Banned Books Highlight LGBTQ Content

Banned Books Week 2018Today marks the start of Banned Books Week, the annual event from the American Library Association (ALA) celebrating the freedom to read. Half of the books in the ALA’s latest Top Ten Most Challenged Books list contain LGBTQ content—to me, that’s a shopping list.

Book challenges are “an attempt to remove or restrict materials, based upon the objections of a person or group. A banning is the removal of those materials,” according to the ALA’s Office of Intellectual Freedom (OIF). LGBTQ-inclusive children’s and young adult books have long comprised a significant part of the Top 10 list; in 2017 (the most recent year of data), they were:

  • Drama, by Raina Telgemeier, a graphic novel about a girl in middle school trying to navigate the social world of the drama club; one of her friends is gay;
  • George, by Alex Gino, about a transgender girl;
  • Sex is a Funny Word, by Cory Silverberg and Fiona Smyth, a book about bodies and sexuality, inclusive of all gender identities;
  • And Tango Makes Three, by Peter Parnell and Justin Richardson (who were kind enough to speak with me in 2011 about their reaction when Tango made the list for the fifth time);
  • I Am Jazz, by Jessica Herthel and Jazz Jennings, the autobiographical story of a transgender girl.

(The full 2017 Top 10 list is here; and here’s my longer post from April, when the list was announced. If you want more, the ALA has compiled challenges since 1990.)

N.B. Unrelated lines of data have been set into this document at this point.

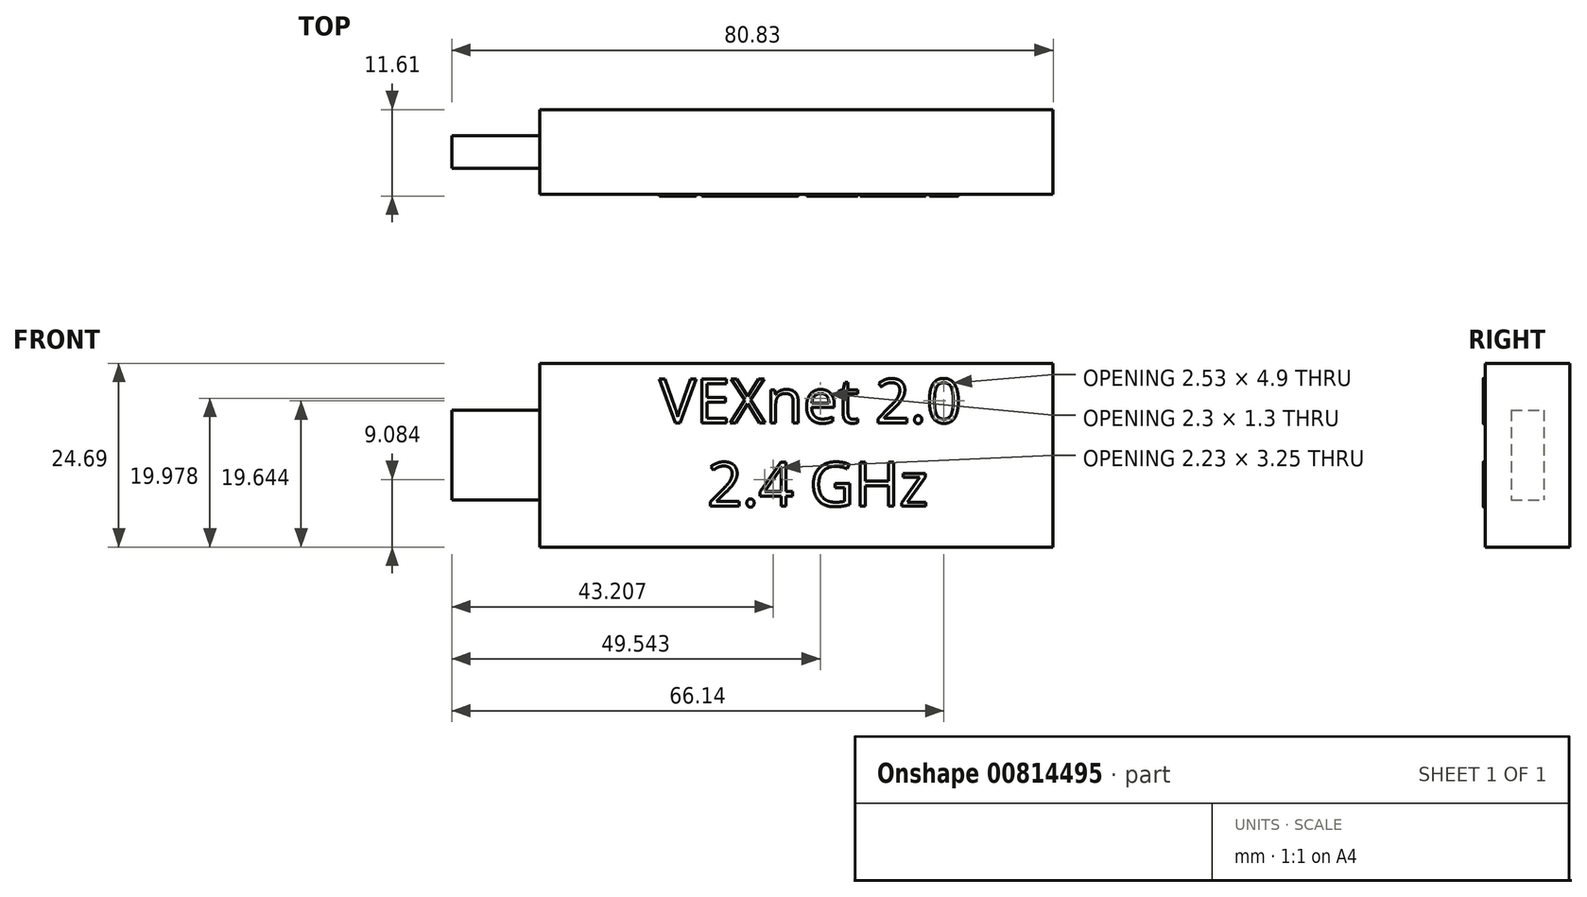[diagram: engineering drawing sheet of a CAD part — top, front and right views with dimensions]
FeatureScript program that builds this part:
annotation { "Feature Type Name" : "Feature", "Feature Type Description" : "" }
export const myFeature = defineFeature(function(context is Context, id is Id, definition is map)
    precondition{}
    {
        {
            var Q0;
            Q0=qCreatedBy(makeId("Front.planeOp"),FACE);
            var sketch = newSketch(context, id + "F0", { "sketchPlane" : qUnion([Q0])});
            skLineSegment(sketch, "E0.bottom", {"start": v(-42.01, 12.26) * mm, "end": v(27, 12.26) * mm});
            skLineSegment(sketch, "E0.top", {"start": v(-42.01, -12.43) * mm, "end": v(27, -12.43) * mm});
            skLineSegment(sketch, "E0.left", {"start": v(-42.01, 12.26) * mm, "end": v(-42.01, -12.43) * mm});
            skLineSegment(sketch, "E0.right", {"start": v(27, 12.26) * mm, "end": v(27, -12.43) * mm});
            skLineSegment(sketch, "E1.bottom", {"start": v(-42.01, 5.99) * mm, "end": v(-53.83, 5.99) * mm});
            skLineSegment(sketch, "E1.top", {"start": v(-42.01, -6.13) * mm, "end": v(-53.83, -6.13) * mm});
            skLineSegment(sketch, "E1.left", {"start": v(-42.01, 5.99) * mm, "end": v(-42.01, -6.13) * mm});
            skLineSegment(sketch, "E1.right", {"start": v(-53.83, 5.99) * mm, "end": v(-53.83, -6.13) * mm});
            skSolve(sketch);
        }
        {
            var Q0;
            {var subQ3=sQuery(id+"F0.wireOp",EDGE,"E0.bottom");Q0=makeQuery(id+"F0.imprint","IMPRINT",FACE,{"disambiguationData":[TD([[makeQuery(id+"F0.imprint","IMPRINT",EDGE,{"derivedFrom":subQ3}),-1.0]])]});}
            extrude(context, id + "F1", {"entities" : qUnion([Q0]), "endBound" : BoundingType.SYMMETRIC, "depth" : 11.35 * mm, "offsetDistance" : 25.4 * mm});
        }
        {
            var Q0;
            Q0=makeQuery(id+"F0.imprint","IMPRINT",FACE,{"disambiguationData":[TD([[makeQuery(id+"F0.imprint","IMPRINT",EDGE,{"derivedFrom":sQuery(id+"F0.wireOp",EDGE,"E1.bottom")}),1.0]])]});
            extrude(context, id + "F2", {"entities" : qUnion([Q0]), "operationType" : NewBodyOperationType.ADD, "endBound" : BoundingType.SYMMETRIC, "depth" : 4.4 * mm, "offsetDistance" : 25.4 * mm});
        }
        {
            var Q0;
            Q0=makeQuery(id+"F1.opExtrude","CAP_FACE",FACE,{"disambiguationData":[OSD([sQuery(id+"F0.wireOp",EDGE,"E0.bottom"),sQuery(id+"F0.wireOp",EDGE,"E0.top"),sQuery(id+"F0.wireOp",EDGE,"E0.left"),sQuery(id+"F0.wireOp",EDGE,"E0.right"),sQuery(id+"F0.wireOp",EDGE,"E1.left")])],"isStart":false});
            var sketch = newSketch(context, id + "F3", { "sketchPlane" : qUnion([Q0])});
            skText(sketch, "E2", { "text": "VEXnet 2.0\n   2.4 GHz", "fontName": "OpenSans-Regular.ttf"});
            const initialGuessF3  = {"E2": [-0.0259, 0.00427, 1, 0, 0.00593]};
            skSetInitialGuess(sketch, initialGuessF3);
            skSolve(sketch);
        }
        {
            var Q0;
            Q0 = qSketchRegion(id + "F3", true);
            extrude(context, id + "F4", {"entities" : qUnion([Q0]), "depth" : 0.25 * mm, "offsetDistance" : 25.4 * mm});
        }
    });
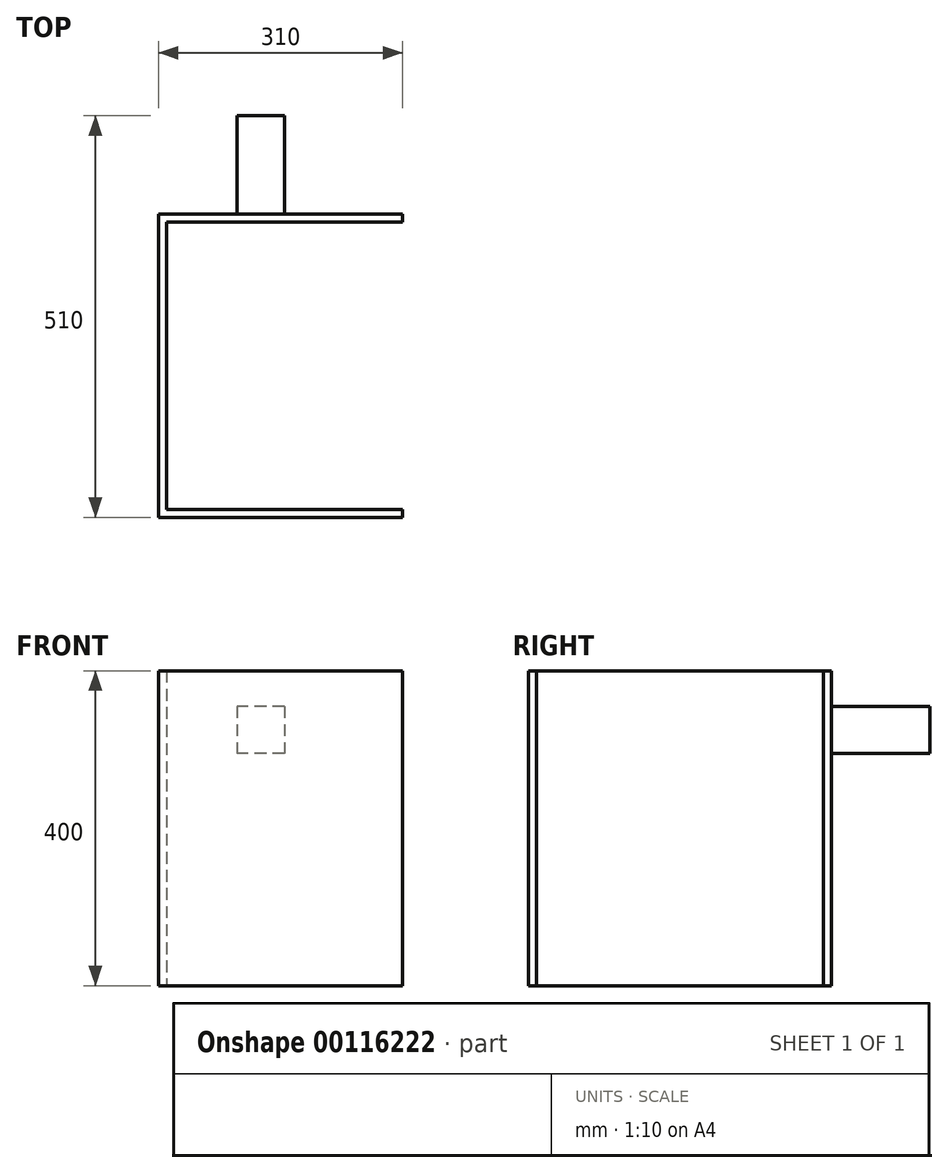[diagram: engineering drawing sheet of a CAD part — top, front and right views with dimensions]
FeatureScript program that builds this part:
annotation { "Feature Type Name" : "Feature", "Feature Type Description" : "" }
export const myFeature = defineFeature(function(context is Context, id is Id, definition is map)
    precondition{}
    {
        {
            var Q0;
            Q0=qCreatedBy(makeId("Top.planeOp"),FACE);
            var sketch = newSketch(context, id + "F0", { "sketchPlane" : qUnion([Q0])});
            skLineSegment(sketch, "E0", {"start": v(0, 0) * mm, "end": v(0, 385) * mm});
            skLineSegment(sketch, "E1", {"start": v(0, 385) * mm, "end": v(310, 385) * mm});
            skLineSegment(sketch, "E2", {"start": v(0, 0) * mm, "end": v(310, 0) * mm});
            skLineSegment(sketch, "E3.0", {"start": v(10, 375) * mm, "end": v(310, 375) * mm});
            skLineSegment(sketch, "E3.1", {"start": v(10, 10) * mm, "end": v(10, 375) * mm});
            skLineSegment(sketch, "E3.2", {"start": v(10, 10) * mm, "end": v(310, 10) * mm});
            skLineSegment(sketch, "E4", {"start": v(310, 385) * mm, "end": v(310, 375) * mm});
            skLineSegment(sketch, "E5", {"start": v(310, 10) * mm, "end": v(310, 0) * mm});
            skSolve(sketch);
        }
        {
            var Q0;
            Q0 = qSketchRegion(id + "F0", true);
            extrude(context, id + "F1", {"entities" : qUnion([Q0]), "depth" : 400 * mm});
        }
        {
            var Q0;
            Q0=makeQuery(id+"F1.opExtrude","SWEPT_FACE",FACE,{"disambiguationData":[OSD([sQuery(id+"F0.wireOp",EDGE,"E1")])]});
            var sketch = newSketch(context, id + "F2", { "sketchPlane" : qUnion([Q0])});
            skLineSegment(sketch, "E6.bottom", {"start": v(-160, 355) * mm, "end": v(-100, 355) * mm});
            skLineSegment(sketch, "E6.top", {"start": v(-160, 295) * mm, "end": v(-100, 295) * mm});
            skLineSegment(sketch, "E6.left", {"start": v(-160, 355) * mm, "end": v(-160, 295) * mm});
            skLineSegment(sketch, "E6.right", {"start": v(-100, 355) * mm, "end": v(-100, 295) * mm});
            skSolve(sketch);
        }
        {
            var Q0;
            Q0 = qSketchRegion(id + "F2", true);
            extrude(context, id + "F3", {"entities" : qUnion([Q0]), "operationType" : NewBodyOperationType.ADD, "depth" : 25 * mm});
        }
        {
            var Q0;
            Q0=makeQuery(id+"F3.opExtrude","CAP_FACE",FACE,{"disambiguationData":[OSD([sQuery(id+"F2.wireOp",EDGE,"E6.bottom"),sQuery(id+"F2.wireOp",EDGE,"E6.top"),sQuery(id+"F2.wireOp",EDGE,"E6.left"),sQuery(id+"F2.wireOp",EDGE,"E6.right")])],"isStart":false});
            extrude(context, id + "F4", {"entities" : qUnion([Q0]), "operationType" : NewBodyOperationType.ADD, "depth" : 100 * mm});
        }
    });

But while OIF compiles yearly lists of challenges, it estimates that 82 to 97 percent of challenges go unreported. If you hear of a challenge in your community, report it to OIF.—it will help us all better understand the scope and targets of censorship as a first step to addressing it.

Of course, some people still have trouble getting the concept. Over the past couple of weeks, a group of pastors tried to have LGBTQ-inclusive books removed from the Banned Books Week display at a library in Maine, claiming they were inappropriate for a public library because they “promote homosexuality” and are “risque and immodest.” Because removing books from a display about banned books is a way to show people the harms of censorship? I think not.

One person’s “inappropriate” book could be another person’s lifeline, a reflection of themselves (or a friend or relative) that offers needed information, support, and comfort. And while as parents we may want to restrict certain books from our own children that we feel they are not yet ready for, we should not presume to do so for others, much less an entire community.

Celebrate with your favorite banned books this week—many are in my Books, Music, and More section. And be sure to thank the authors, librarians, and others you see standing up against censorship.